A wedding is all about celebrating your special day with the people you care about — and who care about you. An invitation to a wedding is not something to be given, nor accepted lightly. When you choose to invite a guest to your event, it’s an expense you don’t mind, well… expending, because you consider that person to be special in your life. Accepting an invitation to a wedding is a guest’s way of saying that you acknowledge the part you play in the bridal couple’s life. That said…

A bride asks: “My folks sent out the invitations to my wedding. The list of guests was chosen carefully and trimmed to stay within our budget — everyone knows that the economy is in a slump and that things are tight. So I was especially upset when several of my single friends called my mom to ask if they could bring along a date. Our invitations made no mention of bringing an escort or a date. Am I being unfair and overreacting? My mom says that my friends are being really rude. How do you feel about this and how can mom, or I say ‘no’ politely?”
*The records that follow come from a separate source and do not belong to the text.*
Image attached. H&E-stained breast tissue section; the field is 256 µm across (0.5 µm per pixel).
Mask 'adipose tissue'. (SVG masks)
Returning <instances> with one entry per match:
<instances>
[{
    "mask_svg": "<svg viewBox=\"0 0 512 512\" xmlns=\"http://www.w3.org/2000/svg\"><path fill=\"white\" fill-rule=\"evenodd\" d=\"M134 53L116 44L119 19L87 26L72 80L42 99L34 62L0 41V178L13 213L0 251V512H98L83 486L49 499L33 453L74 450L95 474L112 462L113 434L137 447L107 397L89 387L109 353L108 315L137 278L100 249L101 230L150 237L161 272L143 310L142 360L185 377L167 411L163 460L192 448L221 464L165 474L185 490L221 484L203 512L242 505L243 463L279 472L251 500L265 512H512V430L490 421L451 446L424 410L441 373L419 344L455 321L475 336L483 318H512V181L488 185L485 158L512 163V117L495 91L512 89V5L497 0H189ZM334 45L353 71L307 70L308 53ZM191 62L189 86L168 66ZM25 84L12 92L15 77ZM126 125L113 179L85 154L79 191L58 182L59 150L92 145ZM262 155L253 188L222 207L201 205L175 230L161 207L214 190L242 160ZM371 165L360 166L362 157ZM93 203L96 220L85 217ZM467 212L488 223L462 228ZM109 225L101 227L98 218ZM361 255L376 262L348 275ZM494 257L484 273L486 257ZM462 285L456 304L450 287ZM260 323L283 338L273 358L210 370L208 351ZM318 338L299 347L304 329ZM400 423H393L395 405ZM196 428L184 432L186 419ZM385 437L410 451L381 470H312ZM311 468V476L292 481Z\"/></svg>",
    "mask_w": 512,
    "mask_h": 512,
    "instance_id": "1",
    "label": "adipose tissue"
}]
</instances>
Dear bride: Your mother is right to be annoyed and so are you. Usually, such requests come from people who haven’t been involved with planning a wedding and don’t realize the cost factors. But, even if your budget would allow for additional guests, the people who asked to bring “a date,” are out of line. A wedding isn’t a “dating event” and the invitation is for the invitee alone. An exception applies if a guest is engaged. In that circumstance, the invitation should be extended to them as a couple. If you wish to make an exception for any of your guests, you needn’t do so for all of them. For those guests who ask to bring a date, either you or your mom simply needs to say that dates are not included.